- What you should do
Whatever pictures the entries hold, omit them, and output exactly the lines from the one containing "assign Y2 = (y[1] & ~w) | (y[2] & w);" through the final line.

───── Data

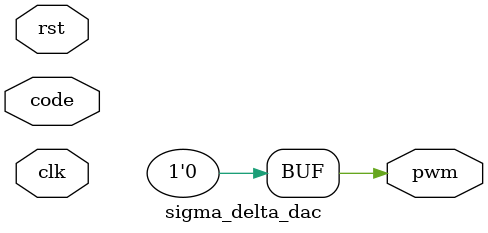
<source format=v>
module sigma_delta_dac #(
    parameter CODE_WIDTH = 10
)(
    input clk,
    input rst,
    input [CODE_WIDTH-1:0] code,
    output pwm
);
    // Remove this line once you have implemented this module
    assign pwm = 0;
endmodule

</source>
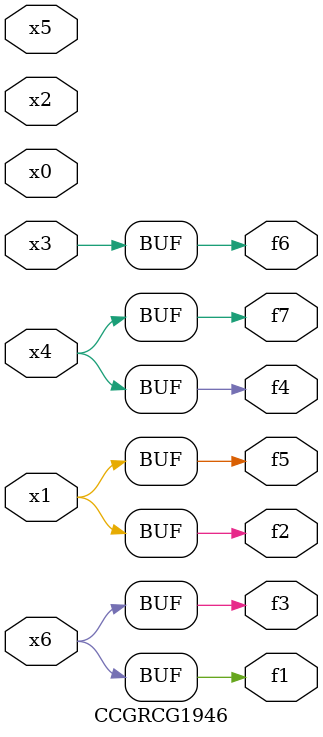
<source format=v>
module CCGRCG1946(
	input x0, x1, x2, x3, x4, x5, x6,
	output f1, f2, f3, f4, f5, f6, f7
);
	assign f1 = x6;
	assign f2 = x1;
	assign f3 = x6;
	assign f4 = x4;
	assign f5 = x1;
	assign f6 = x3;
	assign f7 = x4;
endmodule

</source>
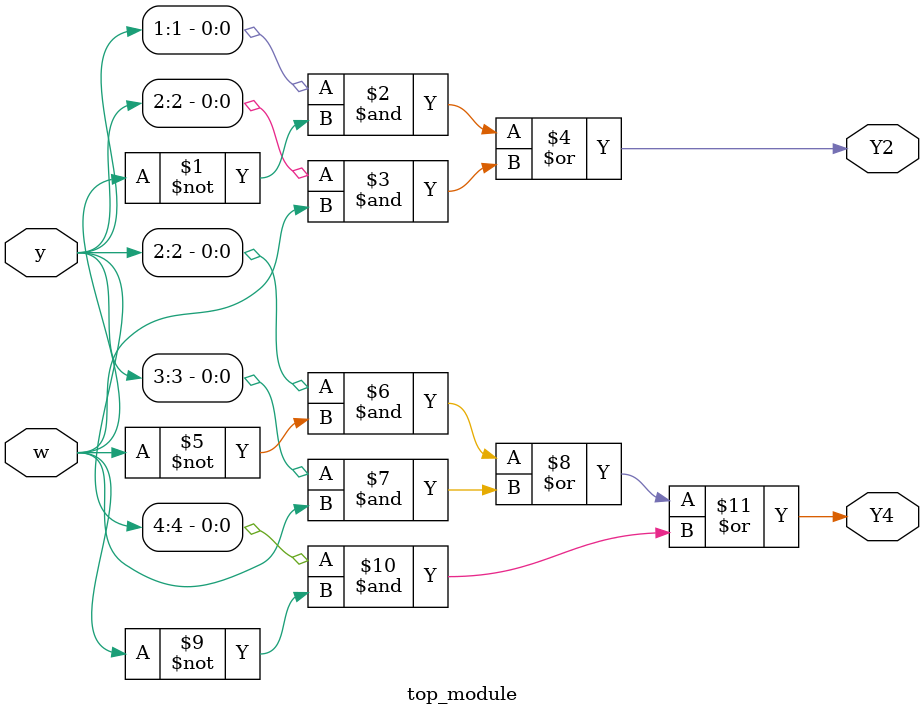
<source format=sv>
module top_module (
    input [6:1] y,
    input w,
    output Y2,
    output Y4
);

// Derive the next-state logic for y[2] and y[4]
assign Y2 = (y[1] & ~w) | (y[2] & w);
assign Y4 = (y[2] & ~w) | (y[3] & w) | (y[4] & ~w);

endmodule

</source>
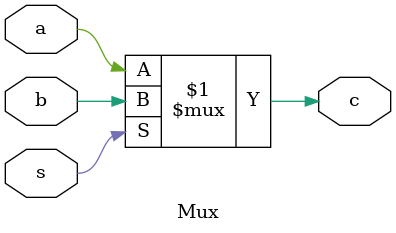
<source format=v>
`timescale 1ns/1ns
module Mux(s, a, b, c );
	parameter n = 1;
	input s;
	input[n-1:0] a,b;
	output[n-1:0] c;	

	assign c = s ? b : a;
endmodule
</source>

──────────

- Reply to the exercise
assign Y2 = (y[1] & ~w) | (y[2] & w);
assign Y4 = (y[2] & ~w) | (y[3] & w) | (y[4] & ~w);

endmodule

</source>
<source format=v>
`timescale 1ns/1ns
module Mux(s, a, b, c );
	parameter n = 1;
	input s;
	input[n-1:0] a,b;
	output[n-1:0] c;	

	assign c = s ? b : a;
endmodule
</source>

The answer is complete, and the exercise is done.